The build up to the race is great and the Orleans Arena holds a great atmosphere. With AMA Supercross in town the same weekend the stars of that sport were out in force to watch the endurocross action so it was time for us all to deliver the show.

I was in heat two and as usual I had Taddy B in my heat race. Great! The start was outside the arena so we left the gate then turned into a fast 90 degree left hander before entering the main arena. I pinned it out of the start and hooked a left to follow the fast guys into the first log section. The heat – like every other race I have done indoors – turns into a blur as there are no prisoners taken. Every position is vital for gate position in the semis so even if you aren’t going to win the heat the battle is on until the flag drops. I found myself riding around instead of racing the track but a few bar bashing moments and a crash started to wake me up a bit – I even took out Taddy on the last lap.

The event runs at a great pace and there’s no time to relax once things get going. I had to get loosened up and ready for my semi final. I was aiming for a top finish in my semi to try to qualify through to the final and my X Games dream. My pace was way off so it was time to pull the finger out and try to make the bike work harder in its strong areas while just pushing as hard as possible on the sections of track where I lacked confidence to go for it.

For the semi final the only two European riders in the pro class – that’s me and Taddy – sat side by side on the inside two gates. He didn’t say anything about my take out in the heat race but he had more issues to worry about than that as he was way off from his usual level of dominance. I was pumped to get the inside gate as it meant I’d be well away from the carnage on the outside of the turn. The gate dropped and Taddy cut me off pretty hard but I still came out of the first turn only a couple of bike lengths behind.

The battles began again but this time things were different – I had loosened up a bit and everything was starting to flow and the track seemed totally different now. I stayed feet up through the matrix and was finding everything much easier. On the second lap I pumped into and over the fast log double. The bike bottomed and protested but the time difference and energy saving was unreal. I was at last racing again and it felt good.
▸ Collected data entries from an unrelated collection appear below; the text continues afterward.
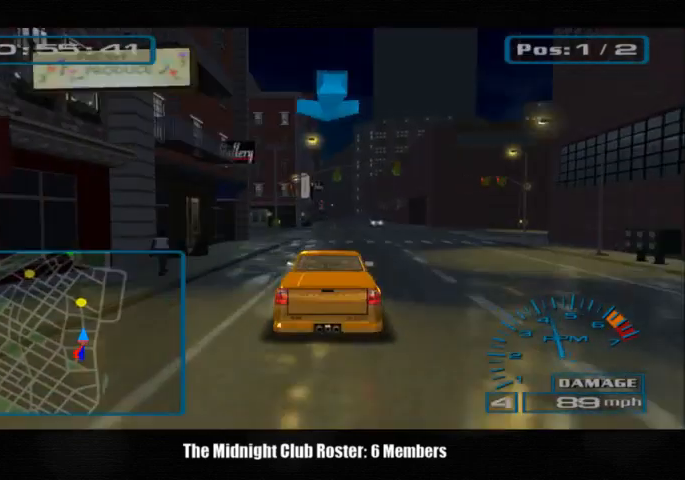
{"buttons": [], "left_stick": "center", "right_stick": "up", "events": []}
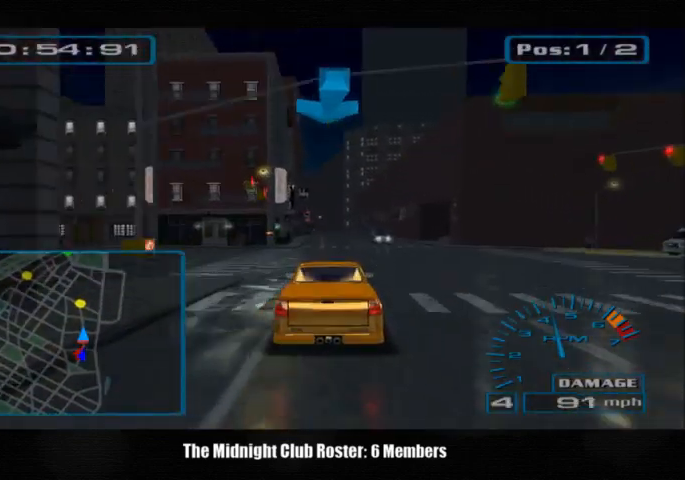
{"buttons": ["R2"], "left_stick": "center", "right_stick": "up", "events": [[67, "R2", "down"]]}
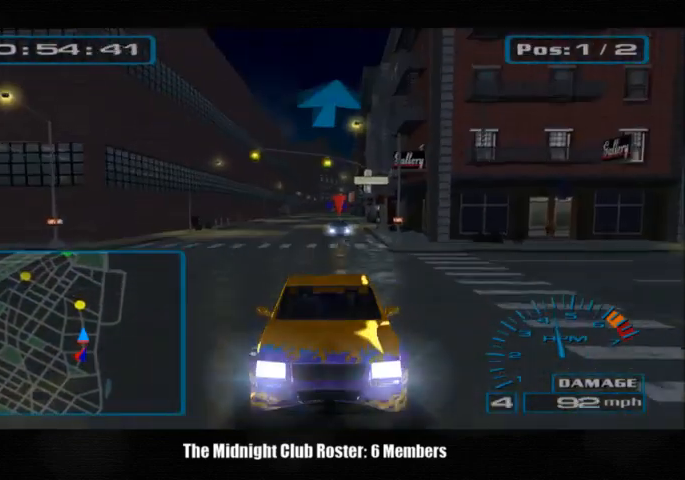
{"buttons": ["R2"], "left_stick": "center", "right_stick": "up", "events": []}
Battling with Aussie ace Josh Strang was cool and we were running a similar pace now. I was in seventh place but I needed top five. Strang crashed in the downhill rock section and I made the pass for sixth – if things kept going like this I could hopefully sneak a top five.

Going into the final lap I wanted to hit both log doubles on the fast straight so I pre-loaded into the first log to get the extra height I needed. What happened next is a bit of a blur…

The bike bottomed hard and as soon as I took off I started on my merry way over the handlebars. My front wheel nosedived into the second log and my head slammed the dirt while my feet carried on over – still tangled with the bike. I think my heels must have hit the back of my helmet as the last thing I remember before the lights went out was a crunching sound coming from my neck and one last thought – no X Games for me!

I came round to the faces of the track crew who were peering into my goggles and asking if I was okay. I was winded badly but I was more concerned to see if my hands and feet would move. They did so I got my ass up and off the track so they could get on with the show. That was the worst crash of my many years riding but I had kind of gotten away with it.

My dream was over and all the work towards it seemed like a waste of time – or it did at the time. It’s not of course and although the X Games will happen without this Ulsterman I took the chance to go and better myself instead of taking the easy option. It’s what we do here at DBR – we take it to the world loud and proud (that explains the moustache then – AS) and give it 100 per cent!